Industrial Era (1890s-1960s)
The lagoon-dump remained a public health hazard until the 1920s, when after a public scandal the bog was converted to Ortega Park, Santa Barbara Junior High School, and historic Eastside homes. This era is when Santa Barbara, and particularly the Eastside, became a commercial and agricultural force. The city became known for its rich soil and organic produce, and the area near Milpas became home to dairy and vegetable farms. Workers built their homes nearby and created the modern-day neighborhoods. During this age, the Santa Barbara Bowl (1936), Live Oak Dairy (1937), and, later, McConnell’s world headquarters (1962) opened. Flying A Studios, one of the first commercial movie studios, filmed some of the earliest footage of a Chicano neighborhood in the 1920s. During this era, Santa Barbara’s Eastside had many notable residents who served in three major wars. Santa Barbara High School became a beacon of education and sports with athletes like Eddie Mathews — the Major League’s Home Run King who graced the first-ever Sports Illustrated cover in 1954. Mathews famously credited his powerful swing to all the Mexican food he grew up with here in Eastside Santa Barbara.
Modern Era (1970s-1990s)
Milpas and the Eastside saw a cultural explosion in the ’70s and ’80s, with the Age of Cultural Revolution, the anti-war Brown Berets, and United Farm Workers all pushing for a wave of Chicano-influenced consciousness.
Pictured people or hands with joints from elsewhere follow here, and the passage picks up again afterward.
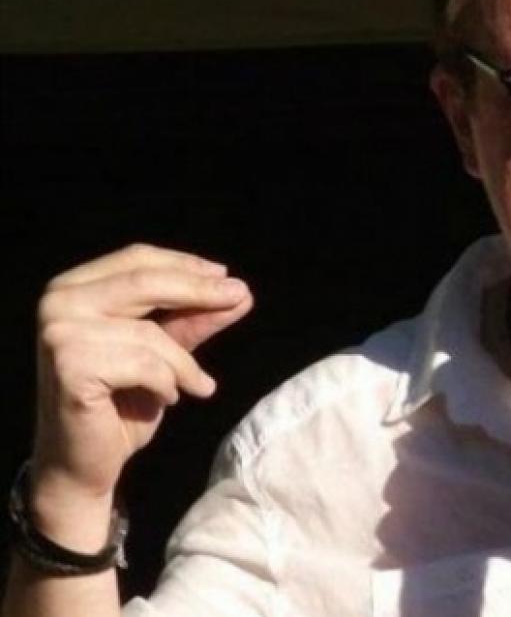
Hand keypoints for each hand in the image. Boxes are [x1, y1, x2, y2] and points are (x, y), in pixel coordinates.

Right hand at [31, 244, 253, 516]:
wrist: (86, 463)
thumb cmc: (122, 404)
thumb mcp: (165, 353)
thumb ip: (194, 320)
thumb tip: (240, 292)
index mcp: (73, 288)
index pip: (137, 259)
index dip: (186, 265)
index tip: (228, 277)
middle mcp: (58, 302)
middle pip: (145, 282)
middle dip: (199, 290)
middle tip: (241, 296)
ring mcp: (59, 333)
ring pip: (149, 333)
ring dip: (184, 364)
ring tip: (195, 385)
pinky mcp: (70, 366)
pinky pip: (143, 365)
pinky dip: (167, 384)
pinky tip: (166, 400)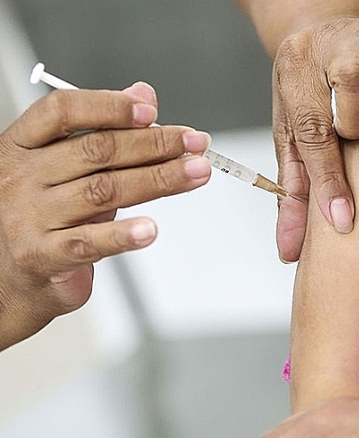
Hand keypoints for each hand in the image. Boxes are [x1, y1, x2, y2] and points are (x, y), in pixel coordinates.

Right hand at [0, 83, 211, 349]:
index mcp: (22, 146)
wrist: (5, 277)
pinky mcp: (42, 256)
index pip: (61, 111)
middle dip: (154, 144)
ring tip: (196, 173)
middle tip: (195, 144)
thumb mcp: (64, 168)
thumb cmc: (42, 216)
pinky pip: (89, 242)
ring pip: (103, 191)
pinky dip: (124, 235)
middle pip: (96, 151)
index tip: (151, 110)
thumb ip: (104, 132)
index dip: (109, 105)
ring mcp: (29, 217)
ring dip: (158, 179)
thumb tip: (143, 94)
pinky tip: (151, 229)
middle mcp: (21, 177)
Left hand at [273, 18, 358, 261]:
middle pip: (353, 85)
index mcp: (294, 73)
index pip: (313, 131)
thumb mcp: (293, 142)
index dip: (330, 180)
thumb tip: (289, 252)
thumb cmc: (309, 97)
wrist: (325, 39)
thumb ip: (294, 195)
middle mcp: (327, 44)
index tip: (343, 221)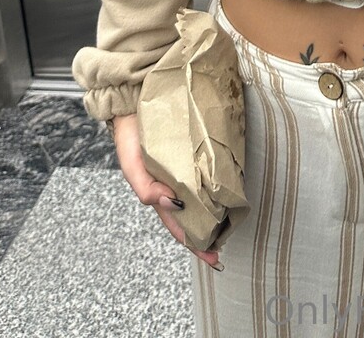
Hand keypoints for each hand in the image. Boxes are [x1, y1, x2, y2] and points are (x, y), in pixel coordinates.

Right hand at [110, 113, 222, 269]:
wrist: (132, 103)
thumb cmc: (129, 138)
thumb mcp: (132, 168)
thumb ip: (147, 189)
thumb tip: (175, 204)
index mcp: (161, 194)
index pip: (181, 226)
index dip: (196, 244)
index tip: (214, 259)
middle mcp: (176, 184)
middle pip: (196, 213)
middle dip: (211, 231)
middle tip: (228, 242)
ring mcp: (186, 167)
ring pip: (204, 193)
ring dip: (217, 206)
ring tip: (234, 218)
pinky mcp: (195, 149)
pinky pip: (207, 167)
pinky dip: (217, 177)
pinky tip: (229, 181)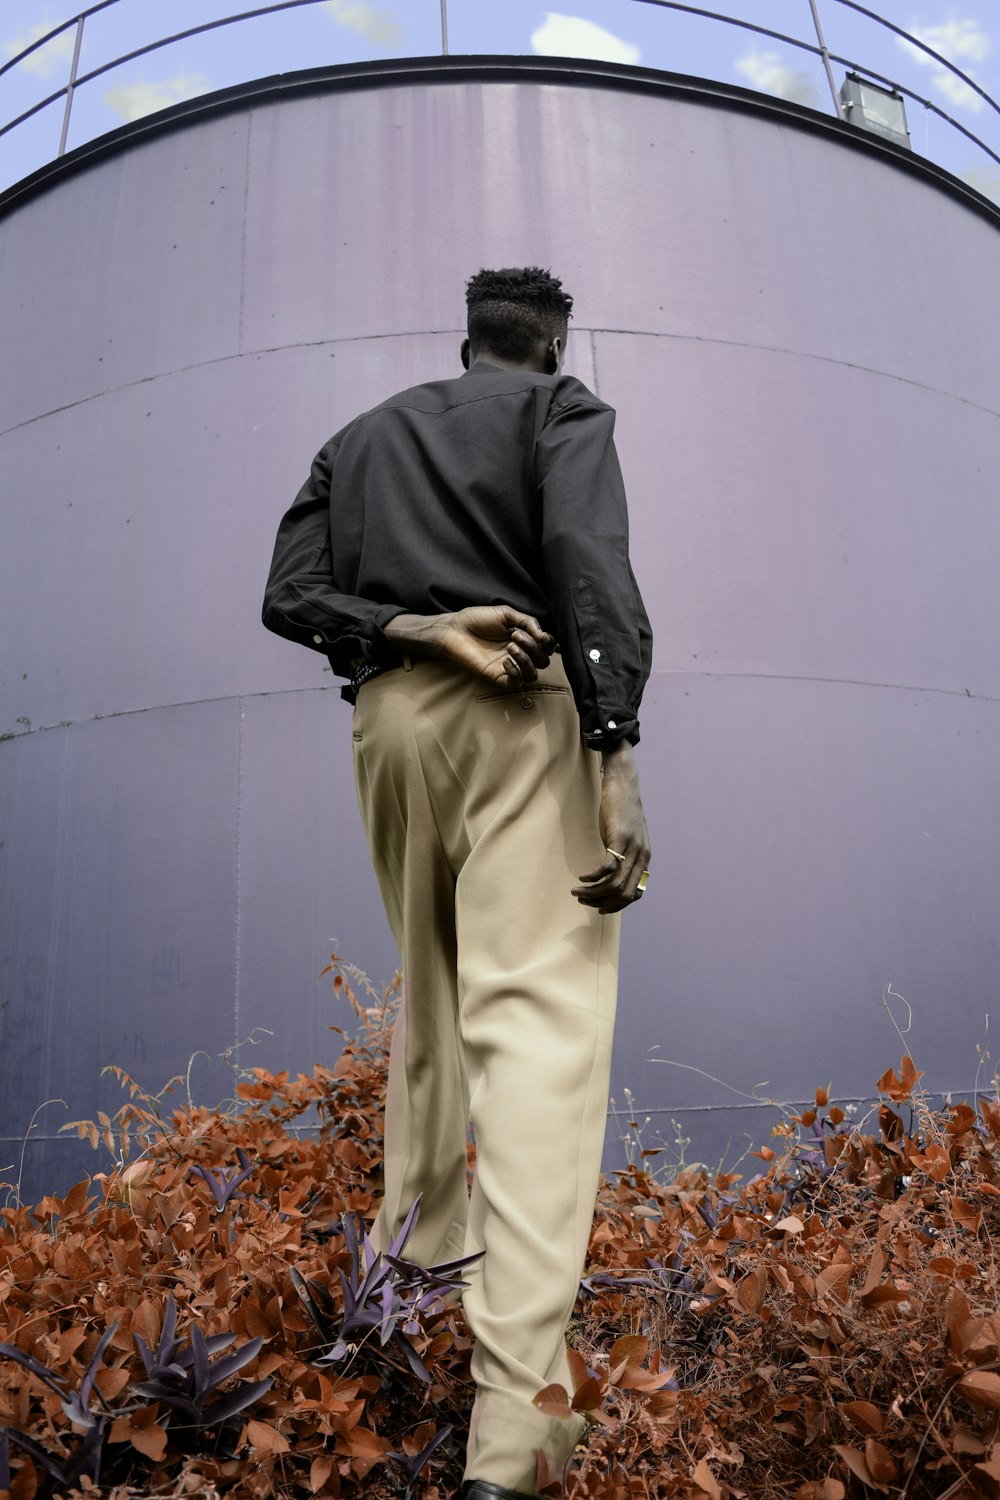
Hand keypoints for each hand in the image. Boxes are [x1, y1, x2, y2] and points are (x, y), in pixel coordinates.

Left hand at [385, 606, 553, 687]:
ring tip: (509, 647)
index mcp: (523, 640)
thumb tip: (544, 637)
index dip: (549, 644)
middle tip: (514, 636)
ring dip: (526, 660)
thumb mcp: (506, 614)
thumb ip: (527, 621)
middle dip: (533, 648)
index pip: (546, 648)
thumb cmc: (477, 620)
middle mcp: (518, 655)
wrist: (454, 629)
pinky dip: (515, 672)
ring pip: (532, 675)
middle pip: (542, 661)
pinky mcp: (495, 677)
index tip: (541, 636)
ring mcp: (508, 667)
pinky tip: (504, 660)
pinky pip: (515, 684)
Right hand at [572, 742, 649, 913]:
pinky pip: (606, 867)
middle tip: (584, 901)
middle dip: (602, 902)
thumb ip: (623, 856)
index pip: (635, 894)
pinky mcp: (619, 837)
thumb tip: (610, 874)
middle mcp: (642, 856)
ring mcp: (632, 847)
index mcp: (645, 859)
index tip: (599, 908)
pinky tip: (582, 877)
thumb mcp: (626, 838)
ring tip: (577, 892)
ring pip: (614, 883)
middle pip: (624, 893)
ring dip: (593, 892)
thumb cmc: (621, 811)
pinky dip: (593, 877)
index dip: (616, 905)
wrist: (624, 783)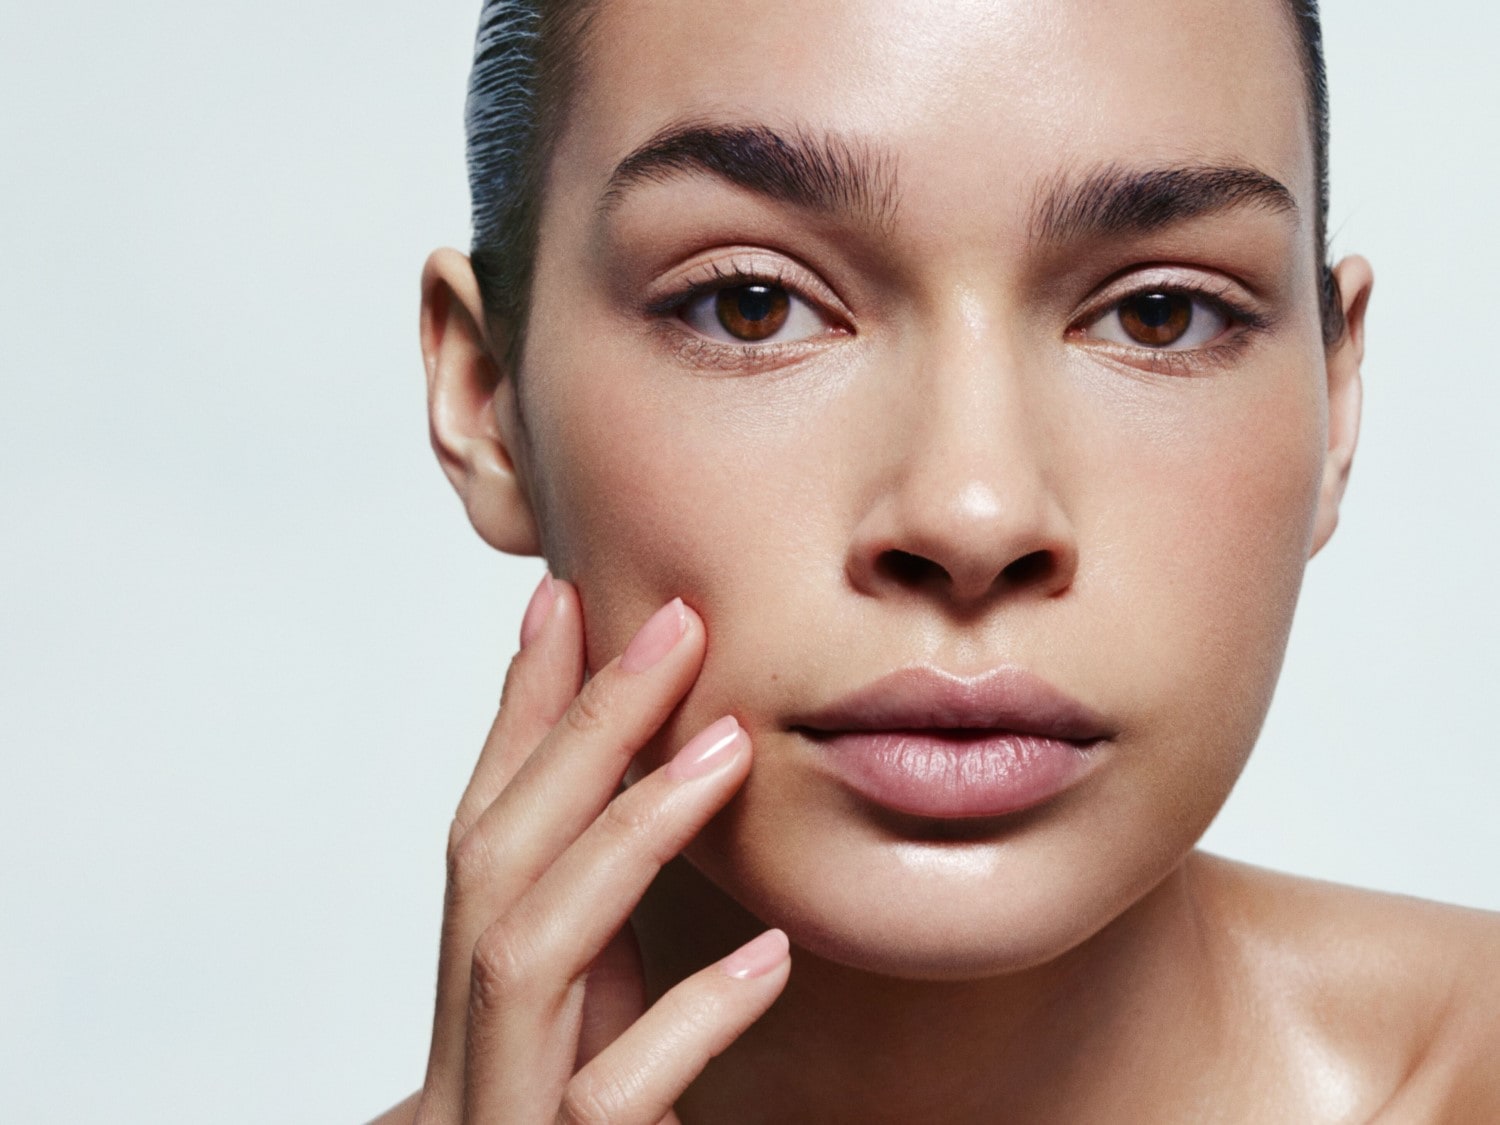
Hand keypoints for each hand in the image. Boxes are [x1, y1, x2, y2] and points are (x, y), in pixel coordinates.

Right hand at [408, 576, 789, 1123]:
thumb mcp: (575, 1025)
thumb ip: (596, 932)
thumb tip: (648, 797)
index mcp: (478, 997)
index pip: (485, 826)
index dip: (520, 711)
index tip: (568, 597)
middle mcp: (468, 1045)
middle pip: (493, 863)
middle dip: (574, 734)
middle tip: (671, 623)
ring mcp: (502, 1114)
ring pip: (529, 958)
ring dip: (623, 840)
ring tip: (725, 751)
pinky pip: (606, 1104)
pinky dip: (683, 1023)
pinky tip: (770, 959)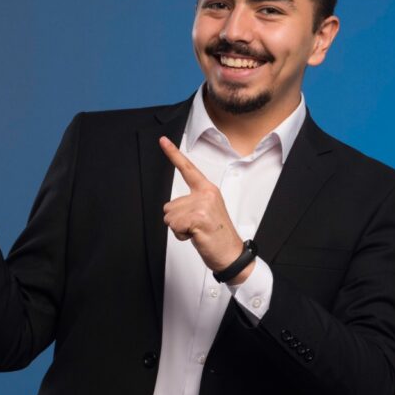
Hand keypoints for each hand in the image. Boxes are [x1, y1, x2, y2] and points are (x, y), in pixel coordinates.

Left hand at [159, 137, 253, 282]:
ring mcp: (202, 205)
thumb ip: (192, 204)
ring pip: (169, 216)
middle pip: (170, 205)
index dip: (173, 154)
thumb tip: (172, 209)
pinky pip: (174, 225)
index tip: (163, 140)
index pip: (188, 169)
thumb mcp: (206, 213)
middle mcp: (205, 194)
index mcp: (208, 190)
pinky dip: (181, 235)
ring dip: (179, 229)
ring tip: (197, 232)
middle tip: (197, 227)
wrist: (231, 254)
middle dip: (177, 221)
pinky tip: (196, 236)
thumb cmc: (218, 236)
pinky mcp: (198, 217)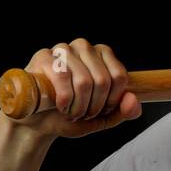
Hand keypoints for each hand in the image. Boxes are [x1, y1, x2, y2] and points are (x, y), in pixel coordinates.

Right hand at [4, 38, 142, 139]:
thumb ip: (123, 112)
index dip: (112, 101)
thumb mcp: (102, 119)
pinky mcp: (43, 56)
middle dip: (94, 107)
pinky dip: (64, 100)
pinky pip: (62, 77)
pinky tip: (60, 105)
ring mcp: (63, 49)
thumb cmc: (70, 116)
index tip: (100, 111)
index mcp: (102, 56)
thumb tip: (132, 99)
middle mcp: (84, 47)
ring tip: (71, 111)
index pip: (119, 77)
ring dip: (79, 106)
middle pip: (103, 80)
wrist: (39, 124)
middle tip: (83, 114)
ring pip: (84, 81)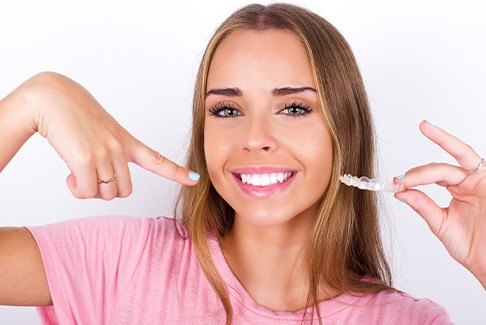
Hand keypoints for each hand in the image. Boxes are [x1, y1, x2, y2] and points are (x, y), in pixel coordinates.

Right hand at [20, 72, 198, 199]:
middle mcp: (119, 148)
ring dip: (90, 191)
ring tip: (76, 174)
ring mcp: (105, 153)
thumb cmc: (71, 115)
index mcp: (125, 141)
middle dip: (106, 191)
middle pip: (123, 191)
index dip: (177, 172)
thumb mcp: (99, 132)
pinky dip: (77, 189)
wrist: (50, 97)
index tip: (195, 180)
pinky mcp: (85, 158)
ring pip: (106, 194)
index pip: (157, 159)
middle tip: (88, 177)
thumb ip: (108, 155)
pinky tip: (68, 174)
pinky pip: (87, 192)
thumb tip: (105, 184)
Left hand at [395, 120, 485, 288]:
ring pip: (460, 156)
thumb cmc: (475, 247)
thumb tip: (400, 192)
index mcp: (460, 189)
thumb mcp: (442, 223)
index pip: (434, 175)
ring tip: (419, 153)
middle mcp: (471, 182)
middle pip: (442, 167)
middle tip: (400, 180)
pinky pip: (475, 162)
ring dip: (442, 143)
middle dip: (420, 171)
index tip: (396, 185)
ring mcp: (482, 180)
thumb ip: (423, 206)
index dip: (414, 177)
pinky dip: (457, 149)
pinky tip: (440, 155)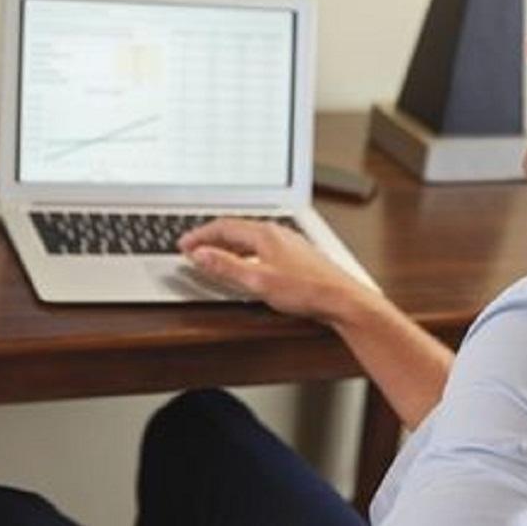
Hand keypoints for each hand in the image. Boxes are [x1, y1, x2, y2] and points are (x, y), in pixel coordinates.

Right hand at [177, 218, 369, 322]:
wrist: (343, 299)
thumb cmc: (308, 290)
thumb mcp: (258, 281)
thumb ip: (226, 266)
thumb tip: (201, 254)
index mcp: (265, 233)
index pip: (223, 226)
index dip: (200, 235)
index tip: (184, 245)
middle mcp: (277, 232)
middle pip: (236, 229)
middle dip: (211, 238)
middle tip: (193, 248)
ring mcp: (288, 242)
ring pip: (249, 237)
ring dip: (227, 244)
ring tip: (213, 255)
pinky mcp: (296, 255)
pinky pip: (261, 246)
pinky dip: (244, 252)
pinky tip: (245, 264)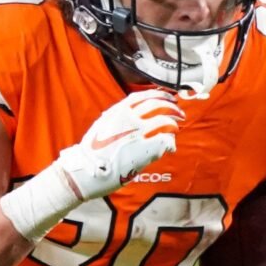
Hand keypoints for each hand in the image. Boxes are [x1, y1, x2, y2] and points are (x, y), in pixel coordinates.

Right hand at [55, 89, 181, 199]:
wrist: (86, 170)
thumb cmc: (93, 151)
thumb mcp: (102, 125)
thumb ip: (118, 117)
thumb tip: (131, 115)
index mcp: (118, 111)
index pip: (144, 96)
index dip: (160, 95)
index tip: (168, 98)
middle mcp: (129, 119)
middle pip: (159, 105)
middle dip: (173, 108)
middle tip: (180, 113)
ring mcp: (138, 134)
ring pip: (165, 122)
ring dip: (174, 125)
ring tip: (175, 129)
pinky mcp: (144, 150)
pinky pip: (165, 141)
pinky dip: (170, 142)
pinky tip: (170, 147)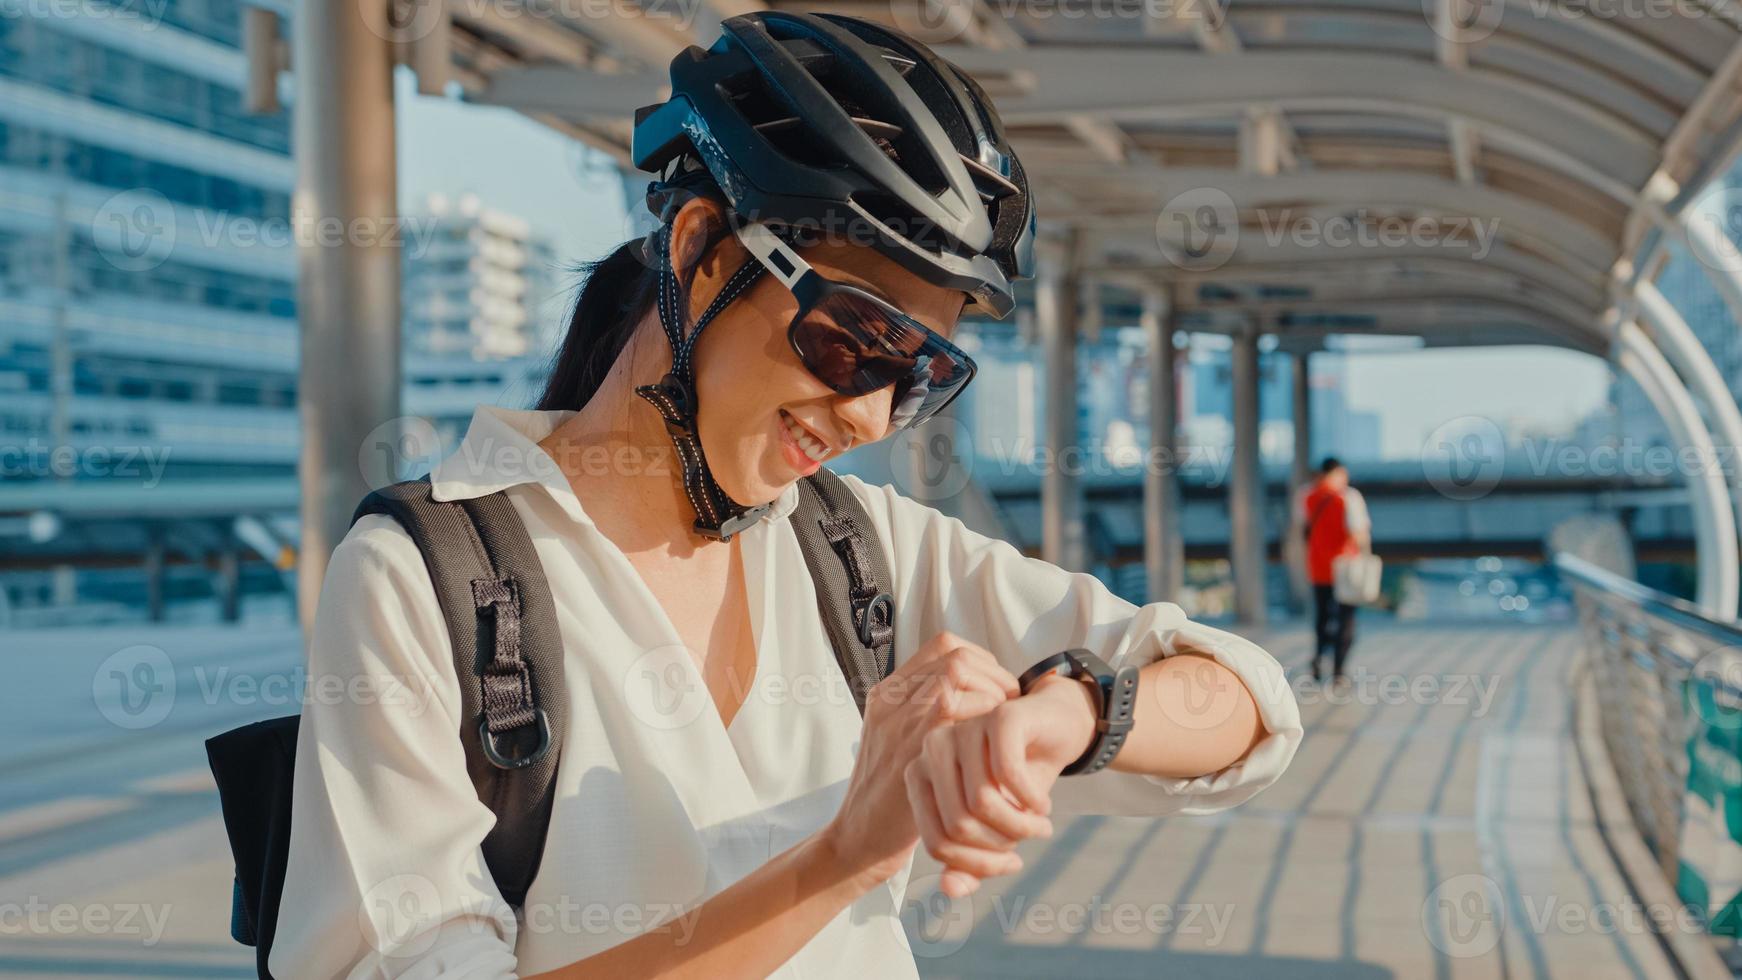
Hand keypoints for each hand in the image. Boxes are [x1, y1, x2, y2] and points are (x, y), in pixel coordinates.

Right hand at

La Casa de la Raza was established in 1971, eventually becoming a historical landmark. Lowrider culture caught fire, with Santa Barbara’s Milpas-cruising clubs featured in the first volume of Lowrider Magazine. Internationally known entertainment company Goldenvoice was founded by Gary Tovar in the early ’80s, with many of the first shows at La Casa de la Raza.
New Age (1990s-today)
Santa Barbara had its own “Lords of Dogtown” in the ’90s, which led to a “Skatesipuedes,” a local skate park and popular location for youth to congregate despite cultural and economic class differences. By the early 2000s, it was taken down by the city and gave rise to Skater’s Point. Notable leaders rise from the area, like City Councilmember Alejandra Gutierrez and Assistant Administrator of the Environmental Protection Agency Jeffrey M. Prieto. In 2014, a proposed gang injunction was the first in the state to be stopped by community activists. Redevelopment started in the late ’90s, with some areas seeing major displacement due to raises in rent. Today, Milpas is a commercial center for a majority-Latino Eastside district, with many locally owned businesses still flourishing.